Last month, the Diabetic Retinopathy Collaborative Research Network (DRCR.net)1 met for their annual winter meeting in Orlando, Florida. The DRCR.net is a network of retina specialists who have come together to provide their collective efforts to conduct clinical research in diabetic retinopathy: the leading cause of blindness in the U.S.
By combining the effort of over 300 clinical research sites and their respective patient populations, the DRCR.net has access to one of the largest and most diverse patient pools in the world. Because it is funded in part by the National Eye Institute, the results of their research are freely accessible to the public.
But the one thing this research network has fought to maintain was autonomy in what it research it conducts and how it collects and interprets the data. This is an incredibly important detail.
The DRCR, a clinical research network, was credited with showing that the lower costing and off-label Avastin ($60) was comparable to higher costing Lucentis and Eylea (both ~$1800) to treat diabetic macular edema, a vision threatening complication of diabetes, when followed for 2 years.
This year, Dan Martin, M.D, the Chairman of Ophthalmology at the Cole Eye Institute in Cleveland, Ohio, and one of the directors of a different clinical research network who conducted the all-important CATT trial2 was the invited speaker and addressed the audience.
“Virtually all successful new treatments will require pharmaceutical company partnership.”
He’s correct. These days, clinical research is driven by pharmaceutical companies who risk an incredible amount of time and financial resources to support medical research all the way from conception of the new drug through the completion of numerous rigorous clinical trials in order to demonstrate that the a drug is both safe to use and can help treat disease.
This can take nearly a decade and cost hundreds of millions of dollars. In this day and age, Big Pharma companies are the only ones comfortable enough to foot the bill with hopes of finding the next Viagra or Zoloft.
However, once these medications are FDA approved and out in the market, it’s up to physicians to figure out what’s the best drug out there for our patients. For many health conditions, there are often multiple options to treat patients.
Some are the newest (and often) and the most expensive drug, but some are decades old that still work well and maybe available for a fraction of the cost. Other treatments may be effective, but only available off-label.
How do you know which is better?
As we learn more about the underlying causes for a disease, we might find that an older drug or a new compound may work for a condition that doesn’t already have a great treatment.

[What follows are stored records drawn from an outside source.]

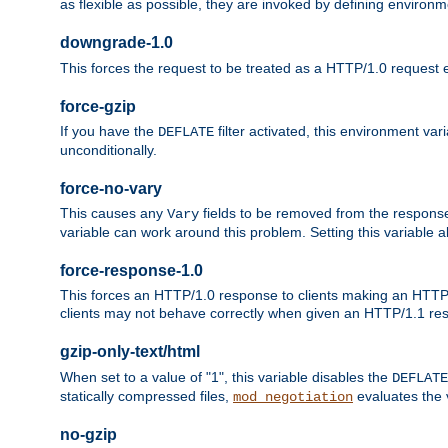
as flexible as possible, they are invoked by defining environme
downgrade-1.0
This forces the request to be treated as a HTTP/1.0 request eve
force-gzip
If you have the
filter activated, this environment va
DEFLATE
unconditionally.
force-no-vary
This causes any
fields to be removed from the response he
Vary
variable can work around this problem. Setting this variable a
force-response-1.0
This forces an HTTP/1.0 response to clients making an HTTP/
clients may not behave correctly when given an HTTP/1.1 res
gzip-only-text/html
When set to a value of "1", this variable disables the
DEFLATE
statically compressed files,
evaluates the va
mod_negotiation
no-gzip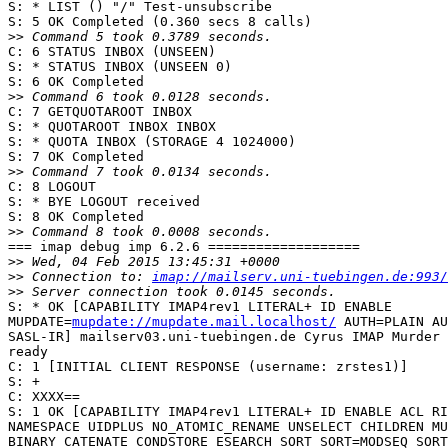
S: * LIST () "/" Test-unsubscribe

S: 5 OK Completed (0.360 secs 8 calls)

>>
C: 6 STATUS INBOX (UNSEEN)

S: * STATUS INBOX (UNSEEN 0)

S: 6 OK Completed

>>
C: 7 GETQUOTAROOT INBOX

S: * QUOTAROOT INBOX INBOX

S: * QUOTA INBOX (STORAGE 4 1024000)

S: 7 OK Completed

>>
C: 8 LOGOUT

S: * BYE LOGOUT received

S: 8 OK Completed

>>
=== imap debug imp 6.2.6 ===================

>>
>>
 Connection to: 
imap://mailserv.uni-tuebingen.de:993/
>>
S: * OK [CAPABILITY IMAP4rev1 LITERAL+ ID ENABLE  

MUPDATE=
mupdate://mupdate.mail.localhost/
 AUTH=PLAIN AU
SASL-IR] mailserv03.uni-tuebingen.de Cyrus IMAP Murder 
ready

C: 1 [INITIAL CLIENT RESPONSE (username: zrstes1)]

S: +

C: XXXX==

S: 1 OK [CAPABILITY IMAP4rev1 LITERAL+ ID ENABLE ACL RI
NAMESPACE UIDPLUS NO_ATOMIC_RENAME UNSELECT CHILDREN MU
BINARY CATENATE CONDSTORE ESEARCH SORT SORT=MODSEQ SORT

It might work anecdotally in a patient or two, but how do we study it in a larger cohort to validate the findings?
In most cases, Big Pharma wouldn’t be interested in conducting this experiment on its own. And why should they? They’ve already spent hundreds of millions to get their drug through the rigorous scientific phase.
It would be reasonable for them to sit back and reap the profits rather than pour money into another study.
That’s where physician led clinical research networks like the DRCR.net and the CATT trial are important. These groups can provide the patients, the structure and resources to frame clinical trials to ask the questions that remain to be answered.
Since the protocols are developed by the physicians, and not the pharmaceutical companies, they are free to ask bold questions without regard for stockholder approval.
Since they control their data, they aren’t afraid of publishing data both good and bad.
They want to discover which treatment might be better, which is more cost-effective, which may be more harmful, and most importantly, to provide guidance to the medical community that might lead to a change in management for the better.
They’re free to find new treatments for patients because that’s what they want to do.
Big Pharma-sponsored clinical trials are important to bring new drugs to our patients. But Clinical Trial Networks are the entities that can help figure out how we actually practice medicine.
1Disclosure: Since 2007, I have served as an investigator participating in research with the DRCR.net. That said, any opinions discussed in this blog post are entirely my own and do not necessarily reflect those of the network.
2Comparison of Age-Related Macular Degeneration Treatment Trial – a physician led clinical research network trial that showed the world that the low cost $60 per injection Avastin was not inferior to the the high cost, $1800 per injection Lucentis, for wet macular degeneration. To this day, the impact of this trial with regards to cost-effectiveness, safety, ethics, government and health policy changes continue to be relevant. The Harvard Business Review had a field day.